= British Military Administration =

British Military Administration (BMA) may refer to:

- The British Military Administration of Borneo, the interim administration of British Borneo between the end of World War II (September 1945) and the establishment of the Crown Colony in North Borneo and Sarawak in July 1946.
- The British Military Administration of Eritrea, the interim administration established in former Italian Eritrea between 1941 and 1952.
- The British Military Administration of Libya (sometimes known as British Military Administration (Tripolitania)), the interim administration established on former Italian Libya between the beginning of Allied occupation of the territory in late 1942 and the independence of the Kingdom of Libya on 24 December 1951.
- The British Military Administration of Malaya, the interim administration of British Malaya between the end of World War II (September 1945) and the establishment of the Malayan Union in April 1946.
- The British Military Administration of Somaliland, the interim administration established in former Italian Somaliland and British Somaliland between 1941 and 1949.

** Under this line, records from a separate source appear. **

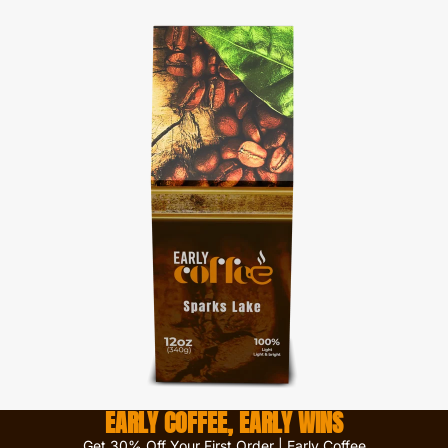
EARLY COFFEE, EARLY WINS
Get 30% Off Your First Order | Early Coffee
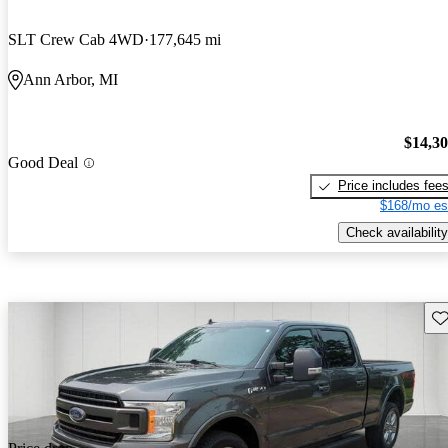
SLT Crew Cab 4WD
177,645 mi
Ann Arbor, MI
$14,3
Good Deal
Price includes fee
$168/mo es
Check availability
Sav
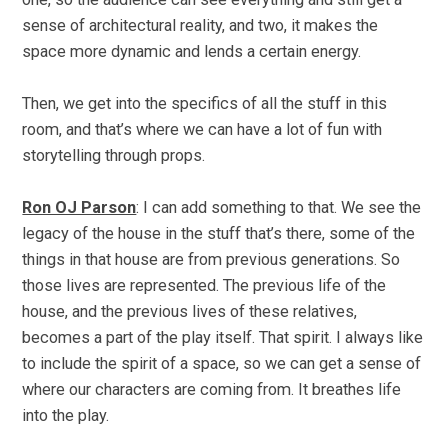
sense of architectural reality, and two, it makes the
space more dynamic and lends a certain energy.
Then, we get into the specifics of all the stuff in this
room, and that’s where we can have a lot of fun with
storytelling through props.
Ron OJ Parson
: I can add something to that. We see the
legacy of the house in the stuff that’s there, some of the
things in that house are from previous generations. So
those lives are represented. The previous life of the
house, and the previous lives of these relatives,
becomes a part of the play itself. That spirit. I always like
to include the spirit of a space, so we can get a sense of
where our characters are coming from. It breathes life
into the play.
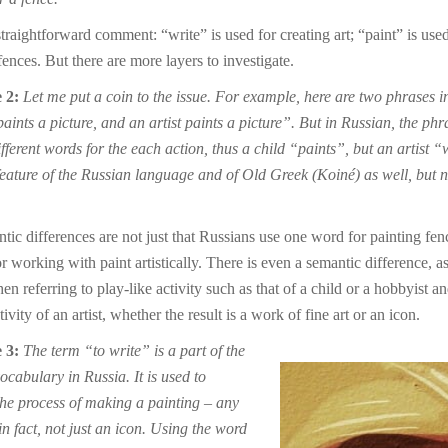
straightforward comment: “write” is used for creating art; “paint” is used
ences. But there are more layers to investigate.
 2:
Let me put a coin to the issue. For example, here are two phrases i
aints a picture, and an artist paints a picture”. But in Russian, the phr
fferent words for the each action, thus a child “paints”, but an artist “
 feature of the Russian language and of Old Greek (Koiné) as well, but n
tic differences are not just that Russians use one word for painting fen
r working with paint artistically. There is even a semantic difference, a
n referring to play-like activity such as that of a child or a hobbyist an
tivity of an artist, whether the result is a work of fine art or an icon.
 3:
The term “to write” is a part of the
vocabulary in Russia. It is used to
the process of making a painting – any
in fact, not just an icon. Using the word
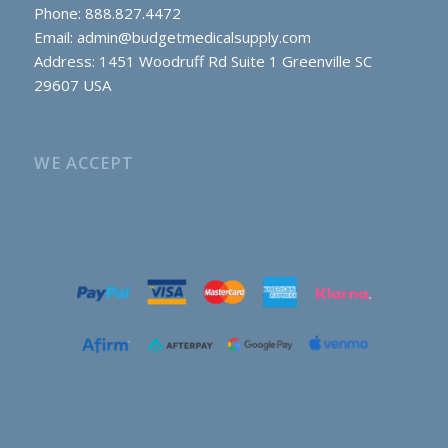
Phone: 888.827.4472
Email:
admin@budgetmedicalsupply.com
Address: 1451 Woodruff Rd Suite 1 Greenville SC
29607 USA
WE ACCEPT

- The British Military Administration of Vietnam and Indochina under Lord Louis Mountbatten from 13 September 1945 to 30 March 1946, codenamed Operation Masterdom, along with Nationalist Chinese and French forces.
- The British Military Administration of Hong Kong from 1 September 1945 to 1 May 1946 under Admiral Cecil Harcourt, after the surrender by the Japanese. (The military government of Hong Kong was not officially classified as a British Military Administration.)